Грех, конечно, но другой раз подумать, так мужикам и позавидуешь: они свой долг исправно сполнили, да во славе и полегли — все при наградах от правительства, да при благодарностях от командиров. А женскую-то долю кто измерил, какой наградой оценил? Другой-то раз концерт по заявкам к Восьмому марта слушаешь, о женщинах говорят, все правильно, да ведь все больше про то говорят, что на производстве в передовиках ходят, а домой-то загляни — и сказать неча. Обыкновенное дело — хлопочут женщины. А вот здесь-то он самый н есть, труд передовой. Не так ли?

Митька, последыш, уж так неурочно зародился, что и не удумать. Ей-то, Пелагее, уже сороковой дотягивало, когда он вдруг обнаружился. Это, если после Петра считать, через тринадцать годков. Сам-то как узнал, долго поверить не мог, а потом и говорит:

— Ты, Пелагеюшка, хоть бы предупредила, что в тебе силы на этакое дело остались, так мы бы и с домом затевать погодили.

А оно и верно, в аккурат перед этим первый венец-то и положили, дальше на помощь надеялись, всем деревенским миром сруб под крышу поднять.

— Может, мне в баньке попариться? — додумалась спросить она и в первый раз увидела, как Сам во зло входит.

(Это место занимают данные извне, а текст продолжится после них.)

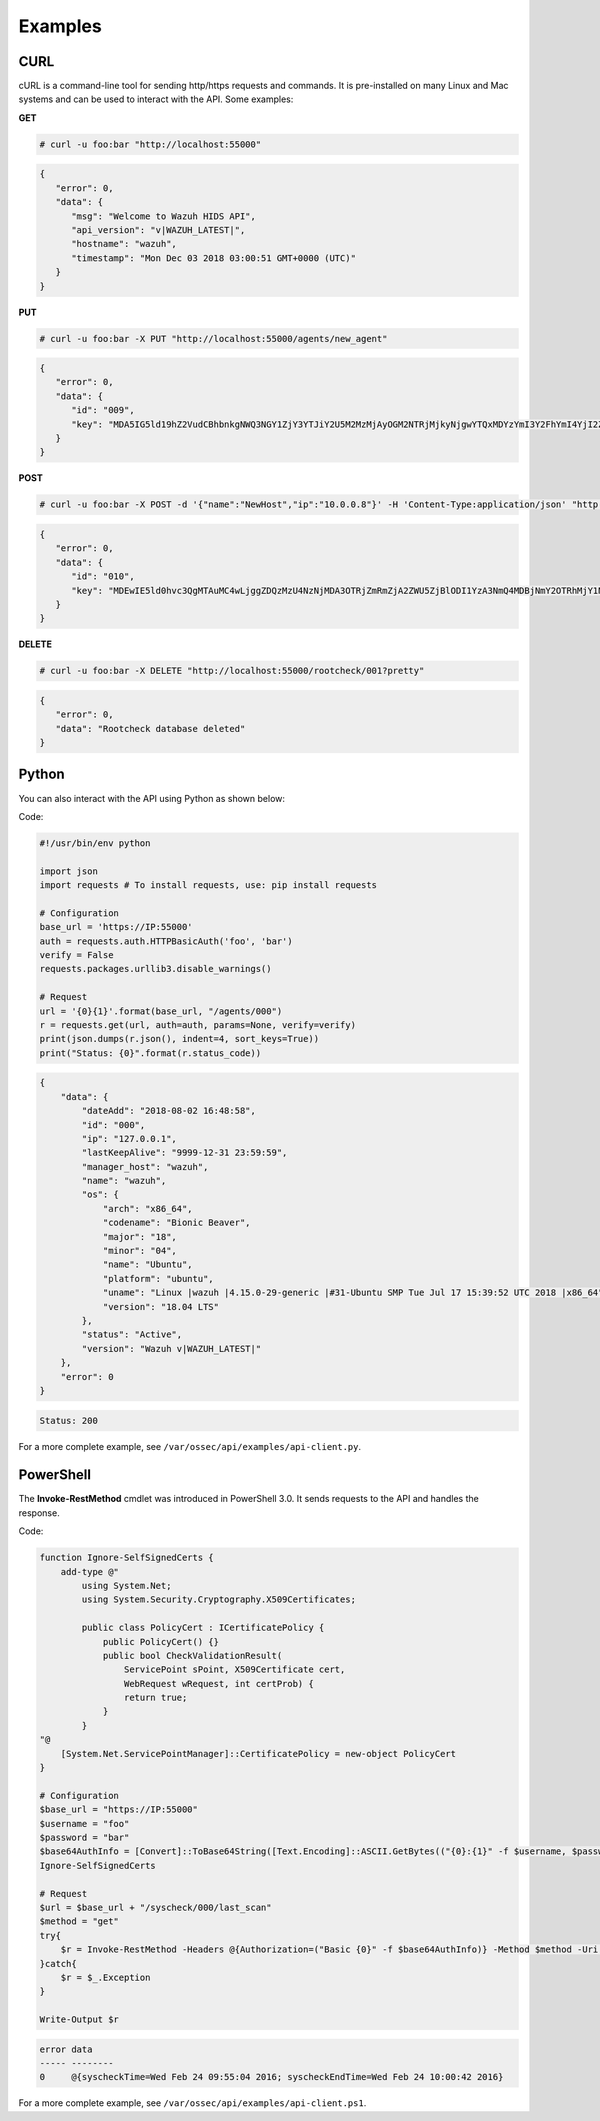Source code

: .. Copyright (C) 2019 Wazuh, Inc.

.. _api_examples:

Examples
--------

.. _api_curl_label:

CURL
^^^^

cURL is a command-line tool for sending http/https requests and commands. It is pre-installed on many Linux and Mac systems and can be used to interact with the API. Some examples:

**GET**

.. code-block:: console

    # curl -u foo:bar "http://localhost:55000"

.. code-block:: json
    :class: output

    {
       "error": 0,
       "data": {
          "msg": "Welcome to Wazuh HIDS API",
          "api_version": "v|WAZUH_LATEST|",
          "hostname": "wazuh",
          "timestamp": "Mon Dec 03 2018 03:00:51 GMT+0000 (UTC)"
       }
    }


**PUT**

.. code-block:: console

    # curl -u foo:bar -X PUT "http://localhost:55000/agents/new_agent"

.. code-block:: json
    :class: output

    {
       "error": 0,
       "data": {
          "id": "009",
          "key": "MDA5IG5ld19hZ2VudCBhbnkgNWQ3NGY1ZjY3YTJiY2U5M2MzMjAyOGM2NTRjMjkyNjgwYTQxMDYzYmI3Y2FhYmI4YjI2ZTU1ZTY4OTUzNGYwMQ=="
       }
    }


**POST**

.. code-block:: console

    # curl -u foo:bar -X POST -d '{"name":"NewHost","ip":"10.0.0.8"}' -H 'Content-Type:application/json' "http://localhost:55000//agents"

.. code-block:: json
    :class: output

    {
       "error": 0,
       "data": {
          "id": "010",
          "key": "MDEwIE5ld0hvc3QgMTAuMC4wLjggZDQzMzU4NzNjMDA3OTRjZmRmZjA2ZWU5ZjBlODI1YzA3NmQ4MDBjNmY2OTRhMjY1NTM0NzBmMjY5NDA0ZTM1Mw=="
       }
    }


**DELETE**

.. code-block:: console

    # curl -u foo:bar -X DELETE "http://localhost:55000/rootcheck/001?pretty"

.. code-block:: json
    :class: output

    {
       "error": 0,
       "data": "Rootcheck database deleted"
    }

.. _api_python-label:

Python
^^^^^^

You can also interact with the API using Python as shown below:

Code:

.. code-block:: python

    #!/usr/bin/env python

    import json
    import requests # To install requests, use: pip install requests

    # Configuration
    base_url = 'https://IP:55000'
    auth = requests.auth.HTTPBasicAuth('foo', 'bar')
    verify = False
    requests.packages.urllib3.disable_warnings()

    # Request
    url = '{0}{1}'.format(base_url, "/agents/000")
    r = requests.get(url, auth=auth, params=None, verify=verify)
    print(json.dumps(r.json(), indent=4, sort_keys=True))
    print("Status: {0}".format(r.status_code))

.. code-block:: json
    :class: output

    {
        "data": {
            "dateAdd": "2018-08-02 16:48:58",
            "id": "000",
            "ip": "127.0.0.1",
            "lastKeepAlive": "9999-12-31 23:59:59",
            "manager_host": "wazuh",
            "name": "wazuh",
            "os": {
                "arch": "x86_64",
                "codename": "Bionic Beaver",
                "major": "18",
                "minor": "04",
                "name": "Ubuntu",
                "platform": "ubuntu",
                "uname": "Linux |wazuh |4.15.0-29-generic |#31-Ubuntu SMP Tue Jul 17 15:39:52 UTC 2018 |x86_64",
                "version": "18.04 LTS"
            },
            "status": "Active",
            "version": "Wazuh v|WAZUH_LATEST|"
        },
        "error": 0
    }

.. code-block:: none
    :class: output

    Status: 200


For a more complete example, see ``/var/ossec/api/examples/api-client.py``.

.. _api_powershell_label:

PowerShell
^^^^^^^^^^

The **Invoke-RestMethod** cmdlet was introduced in PowerShell 3.0.  It sends requests to the API and handles the response.

Code:

.. code-block:: powershell

    function Ignore-SelfSignedCerts {
        add-type @"
            using System.Net;
            using System.Security.Cryptography.X509Certificates;

            public class PolicyCert : ICertificatePolicy {
                public PolicyCert() {}
                public bool CheckValidationResult(
                    ServicePoint sPoint, X509Certificate cert,
                    WebRequest wRequest, int certProb) {
                    return true;
                }
            }
    "@
        [System.Net.ServicePointManager]::CertificatePolicy = new-object PolicyCert
    }

    # Configuration
    $base_url = "https://IP:55000"
    $username = "foo"
    $password = "bar"
    $base64AuthInfo = [Convert]::ToBase64String([Text.Encoding]::ASCII.GetBytes(("{0}:{1}" -f $username, $password)))
    Ignore-SelfSignedCerts

    # Request
    $url = $base_url + "/syscheck/000/last_scan"
    $method = "get"
    try{
        $r = Invoke-RestMethod -Headers @{Authorization=("Basic {0}" -f $base64AuthInfo)} -Method $method -Uri $url
    }catch{
        $r = $_.Exception
    }

    Write-Output $r


.. code-block:: none
    :class: output

    error data
    ----- --------
    0     @{syscheckTime=Wed Feb 24 09:55:04 2016; syscheckEndTime=Wed Feb 24 10:00:42 2016}


For a more complete example, see ``/var/ossec/api/examples/api-client.ps1``.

Глянул, ровно пришиб, и молча на улицу вышел. А уж на нее-то стыдобушка навалилась — век не забыть.

Ну и ничего, дал бог, справились они с домом, в два года и осилили. Митька-то первые шажочки по новым половицам, еще не крашеным, выделывал.

Тогда уже Федора дома не было, подался в город, в ремесленное училище. Он как-то с детства до учебы был охоч, а вот Петро — тот нет. Тому бы все с отцом покрутиться. Чуть отвернешься, а он уж в лес навострился. Бердану на плечо и зашагал, а прикладой-то его по пяткам и колошматит.

— Крепок на пятки у нас парень будет,— смеется Сам.

А уж и крепок-то был, это верно. Лобастый, с рыжинкой, как и все Сенотрусовы, с косолапинкой малой. Шутка ли, медведя в тринадцать лет спроворил. Да и как спроворил-то, не всяк взрослый додумается. Из дупла его пламенем выкурил и ударил с двух шагов. Медведь оглянулся, подивился на него, да и дух вон. Тут уж и Сам не выдержал, похвалил за догадливость...

В сорок шестом уже, летом, приезжал к ней друг Петра, да и рассказал, как Петр конец

свой нашел, Денечков-то до конца войны вон сколько оставалось, по пальцам перечесть можно было, когда и его одолели. Да и как одолели — подлостью лишь и взяли. Дружельник-то его рассказывал, наши немцев хотели поберечь (в этом месте своих воспоминаний Пелагея Ильинична всякий раз недоумевала: и это после их-то изуверств?), условие им поставили, а Петро с белой тряпочкой да с условием этим к ним и пошел. Ну, как пошел, так и не вернулся более. И ведь безоружным пошел, а будь винтовка у него какая, да разве взяли бы?